**Required action:** Please reproduce the passage from the freezing order judgment word for word, starting at "I have no doubt" and ending at "the past order.".
[Study text — start]
In these circumstances, I adjourned Breach 3 to be determined, by the trial judge, after the conclusion of the trial.
Similar reasons pertained in relation to my adjournment of Breach 6. One of the issues arising out of Breach 6 is whether the so-called “Annex A” letters constitute compliance with the Inter Partes Freezing Order. That is a matter capable of determination now. However, an anterior issue was whether asset documents responsive to paragraph 18 of the order actually exist. (Footnote: 5) This, albeit to a lesser extent than in the case of Breach 3, seemed to me during the course of submissions, to be better adjourned to the conclusion of the trial as it seems to me to potentially encroach on issues being determined at trial.
Breach 5
Breach 5 was the subject of a further application by the Claimant. Essentially, as regards aspects of paragraph 15 of the Inter Partes Freezing Order, the Claimant sought an unless
order repeating this pre-existing requirement, (Footnote: 6) but with a different time-scale for compliance (i.e. a prospective one), and with an additional sanction for (potential future) breach, namely the strike-out of Mr. Camilleri’s Defence.
I have no doubt that such a course is procedurally inappropriate. It is wrong for the same party (Mr. Camilleri) at one and the same time:
To be in continuing breach of a past order; and
To have a fresh order imposed repeating the prior order and obliging him prospectively and with new sanction to do the same thing he has not done (and continues not to do) in breach of the past order.
Accordingly, I required an election from the Claimant, either to continue with the provisions of the Inter Partes Freezing Order as they stood or else to abrogate those provisions and replace them with a new order.
The course that was adopted was to prospectively rescind the provisions of paragraph 15 of the Inter Partes Freezing Order, to the extent they had not been complied with, and insert these provisions in a fresh order, with a penal notice, and in the form of an “unless order”, with a prospective date for compliance. Accordingly, I regard Breach 5 as a breach that is in the past, ceasing with the new order I made, and not a continuing breach of the Inter Partes Freezing Order.
[Study text — finish]
[Supplied entries — start]
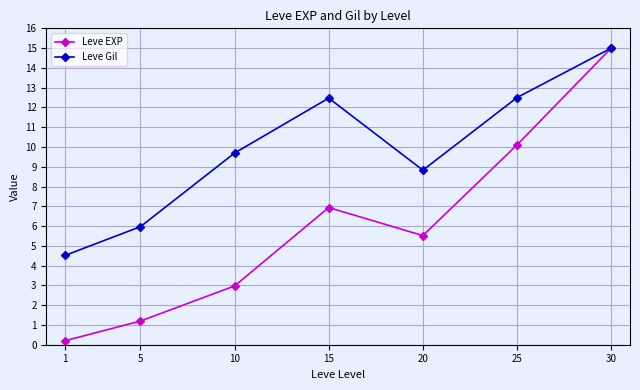

Read the Leve Gil value at 30.

15.0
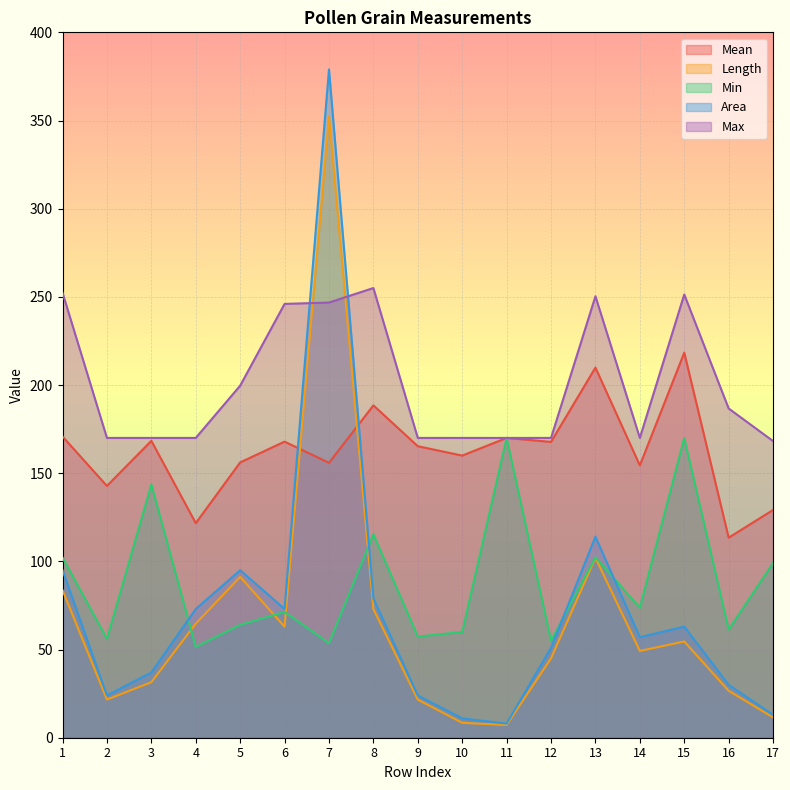

What is the difference between the highest and lowest values at 6?

183.0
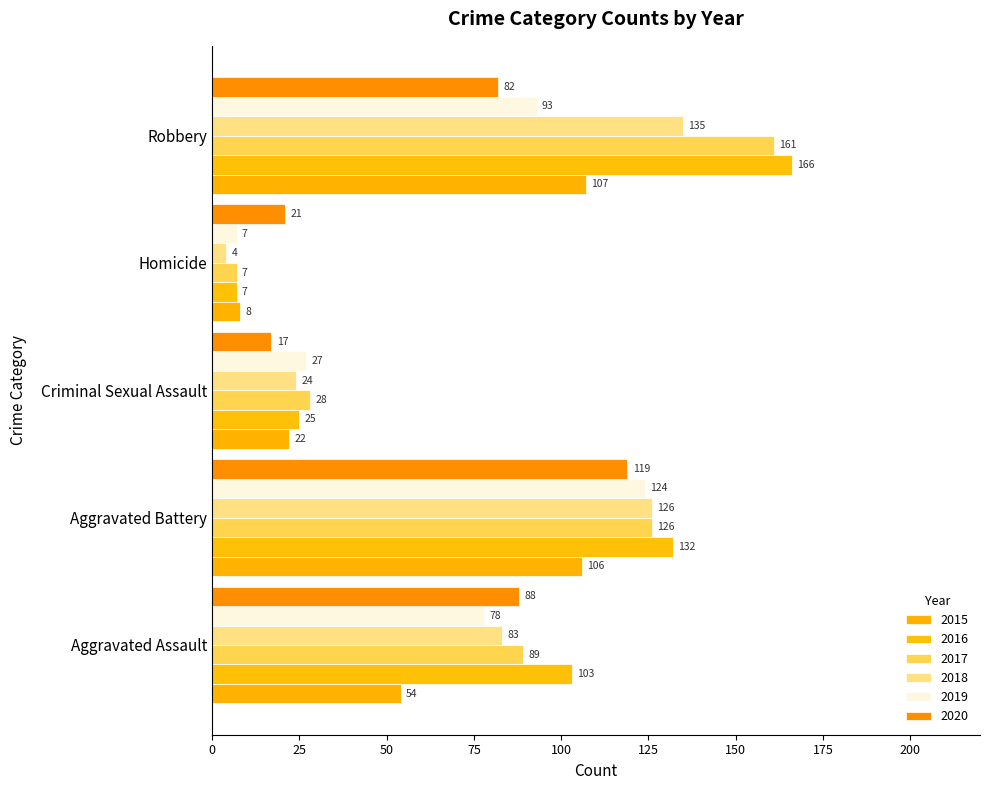

What is the total value across all series at Aggravated Assault?

495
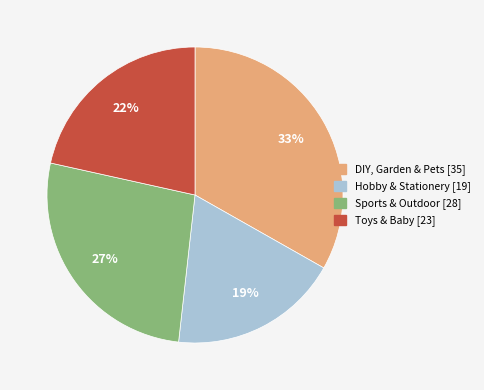

The DIY, Garden & Pets slice represents 33% of the pie. True or false?

True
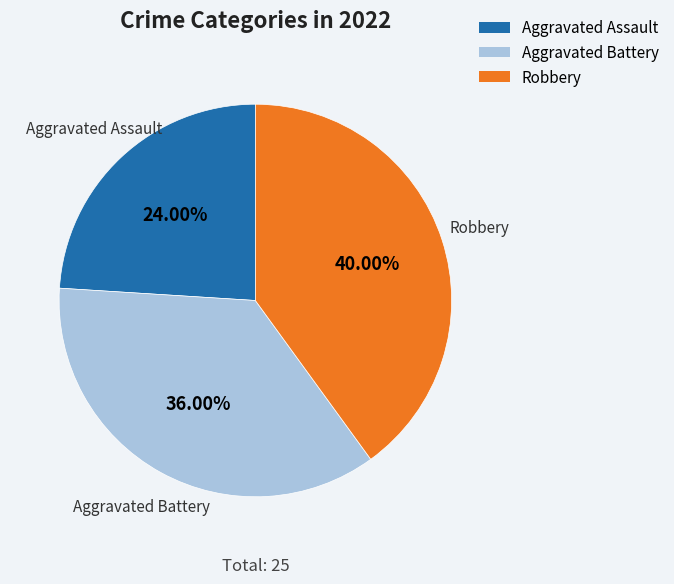

Which slice is the largest?

Robbery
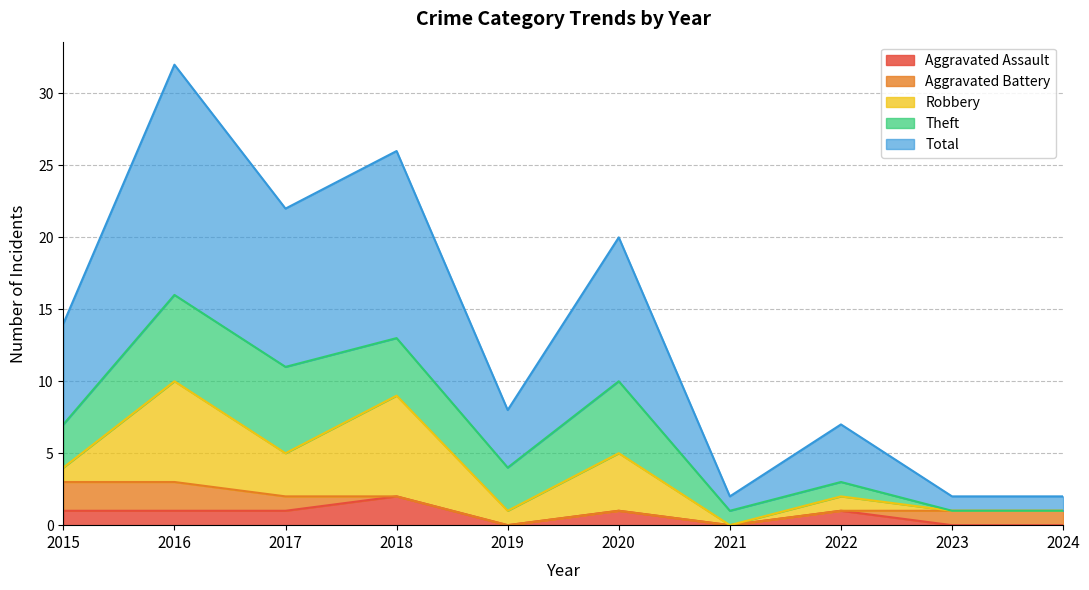

At how many categories does at least one series exceed 4?

5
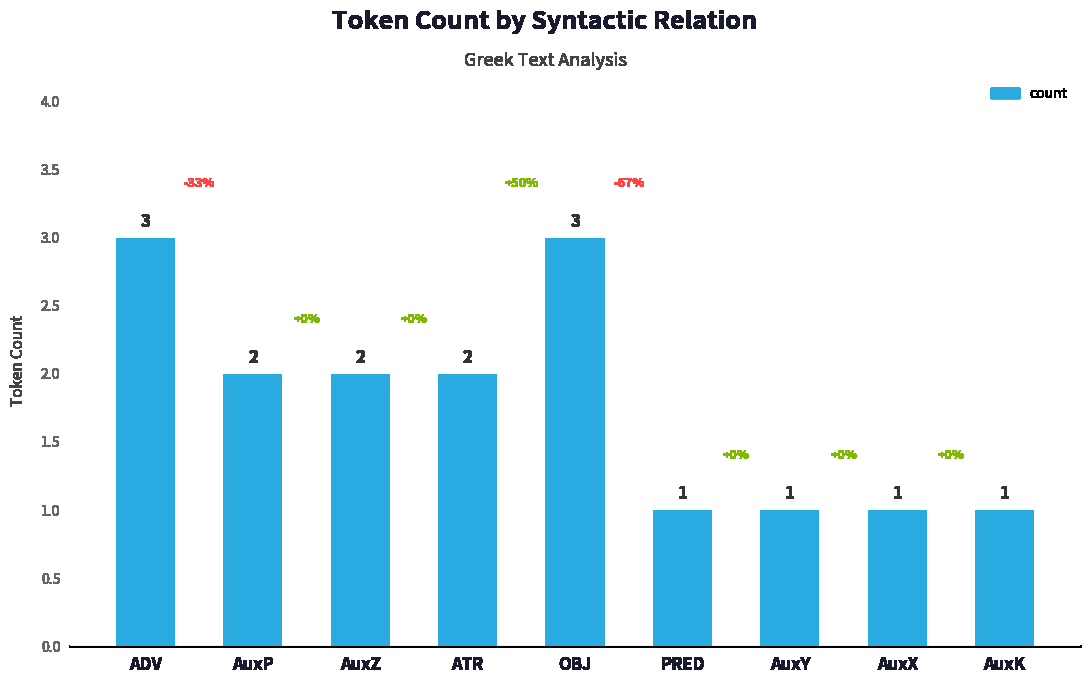

Where does the data first go above 2?

ADV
[Supplied entries — finish]
**Task response:**
I have no doubt that such a course is procedurally inappropriate. It is wrong for the same party (Mr. Camilleri) at one and the same time:
To be in continuing breach of a past order; and
To have a fresh order imposed repeating the prior order and obliging him prospectively and with new sanction to do the same thing he has not done (and continues not to do) in breach of the past order.